The sun was shining, the breeze light, birds singing, huge trees providing shade.
The bountifulness of the environment surrounding me reminded me of something Mike Reynolds (quoted above) said about when he first started making earthships. He was talking about harnessing wind power, solar power, collecting rain falling on the roof, and using thermal mass in the walls to keep the house cool in summer and warm in winter so you don’t need heating or air conditioning.
He said that he realised that, with all this freely available power all around, we are sitting on a goldmine. All we need to do is harness it.
It’s funny how people think of oil and natural gas as being really precious, but ignore the wind and the sun. Building huge coal plants and nuclear plants while ignoring what is right in front of our noses – everything we need is available in our immediate environment. A house needs no power lines going in, no sewage pipes going out. It can regulate its own temperature, provide its own electricity and collect its own water.
Incredible that we are still using that old, dirty, expensive stuff that is owned by a few companies holding the entire world to ransom. People fight wars over it! Astounding!
Anyway, my life in the city is going fine. I am happy.
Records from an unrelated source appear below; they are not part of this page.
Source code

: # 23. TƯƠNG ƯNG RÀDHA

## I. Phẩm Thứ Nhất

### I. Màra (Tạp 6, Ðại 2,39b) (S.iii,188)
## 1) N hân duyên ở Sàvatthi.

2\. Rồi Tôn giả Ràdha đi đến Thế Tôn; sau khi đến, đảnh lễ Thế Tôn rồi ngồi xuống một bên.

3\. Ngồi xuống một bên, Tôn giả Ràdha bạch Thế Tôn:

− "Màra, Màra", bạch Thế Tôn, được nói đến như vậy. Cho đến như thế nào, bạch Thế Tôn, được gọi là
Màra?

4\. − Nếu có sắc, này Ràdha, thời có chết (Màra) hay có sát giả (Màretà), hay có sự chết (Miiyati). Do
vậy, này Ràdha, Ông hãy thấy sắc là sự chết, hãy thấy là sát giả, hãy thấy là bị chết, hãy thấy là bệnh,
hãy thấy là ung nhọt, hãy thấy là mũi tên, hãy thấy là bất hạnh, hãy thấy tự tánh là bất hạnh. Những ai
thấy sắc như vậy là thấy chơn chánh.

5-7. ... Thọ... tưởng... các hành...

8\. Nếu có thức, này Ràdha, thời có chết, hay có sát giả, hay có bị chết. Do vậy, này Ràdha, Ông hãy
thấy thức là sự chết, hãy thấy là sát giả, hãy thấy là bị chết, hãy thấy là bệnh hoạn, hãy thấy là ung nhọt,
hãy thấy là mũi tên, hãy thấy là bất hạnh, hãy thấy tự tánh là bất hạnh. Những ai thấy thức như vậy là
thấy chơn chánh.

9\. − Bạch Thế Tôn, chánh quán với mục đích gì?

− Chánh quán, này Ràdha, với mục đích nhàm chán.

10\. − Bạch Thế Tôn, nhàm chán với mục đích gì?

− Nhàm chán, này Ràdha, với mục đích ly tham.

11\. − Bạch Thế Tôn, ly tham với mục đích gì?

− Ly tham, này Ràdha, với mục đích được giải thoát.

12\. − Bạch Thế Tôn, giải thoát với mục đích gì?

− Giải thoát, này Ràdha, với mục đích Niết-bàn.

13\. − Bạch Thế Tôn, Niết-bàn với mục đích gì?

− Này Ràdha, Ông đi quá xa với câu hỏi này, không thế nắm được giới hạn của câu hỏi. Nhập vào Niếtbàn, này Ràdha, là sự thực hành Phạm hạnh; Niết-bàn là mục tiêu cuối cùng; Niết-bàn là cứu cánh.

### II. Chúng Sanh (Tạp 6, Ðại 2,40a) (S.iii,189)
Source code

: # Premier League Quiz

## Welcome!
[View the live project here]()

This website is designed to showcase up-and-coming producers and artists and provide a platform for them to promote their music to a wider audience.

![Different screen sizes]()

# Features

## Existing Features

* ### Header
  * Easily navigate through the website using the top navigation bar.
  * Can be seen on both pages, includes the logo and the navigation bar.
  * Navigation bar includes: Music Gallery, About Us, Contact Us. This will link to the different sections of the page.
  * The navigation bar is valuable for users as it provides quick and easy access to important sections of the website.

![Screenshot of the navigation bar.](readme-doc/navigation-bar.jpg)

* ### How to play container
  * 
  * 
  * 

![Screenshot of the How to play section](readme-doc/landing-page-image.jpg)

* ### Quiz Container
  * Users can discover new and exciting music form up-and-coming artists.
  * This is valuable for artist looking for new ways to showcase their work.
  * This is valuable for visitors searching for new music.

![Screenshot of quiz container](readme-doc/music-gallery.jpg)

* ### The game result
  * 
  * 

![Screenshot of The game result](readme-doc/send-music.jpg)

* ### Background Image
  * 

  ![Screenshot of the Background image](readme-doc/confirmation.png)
The older I get and the more I move on, the clearer it is to me that one's experience is largely mind-made. Wherever you are, your mind projects itself onto the world and that is fundamentally what you experience. Still, if I was in a war zone, I would move...
Went to a zen group last week which was fun. Lots of meditation and a drink of tea. (Jasmine tea, not proper tea. I like jasmine tea but when someone tells me there’s going to be tea after the sit I’m expecting tea, you know? Anyway, moving on...)
A very cool independent record store (there are so few of them left) has agreed to stock my album. So if you’re in Canada and you want a copy, buy one from me! But if you’d rather get one from a record shop, go to Recat Records.
Got a nice email, as I do from time to time, from someone who had read one of my articles and is living off grid. It’s great to hear other people’s stories. One guy sent me an email explaining how to make felt (for yurt lining) out of local sheeps wool. Actually the area where I live in Spain is mostly goats, and I have vegan leanings (though not the strength of will for 100% compliance), so I shall stick with using blankets, but nice to hear anyway. Another guy got in touch who was living in one of those funky yellow American school buses. There are many interesting people in the world, tucked away among the trees, up mountains, and in the remote places of the world.
I am very behind on emails but do enjoy hearing from people and do get back eventually, so feel free to drop me a line and share your story.
The other interesting news is I have decided to include a book with the next album. It will be about my time on the mountain, where most of the songs were written. Working title for the album is ‘Wild’, though I do tend to change my mind on these things. I originally thought of ‘Wild ‘Un; Or, Life in the Yurt’ might be good, but I have a tendency to turn everything into a joke and ruin the vibe, so, probably will just leave that as a private chuckle between us.
Hasta luego
Padma
PS The pics were ones I took yesterday of and on Bowen Island. Nice huh.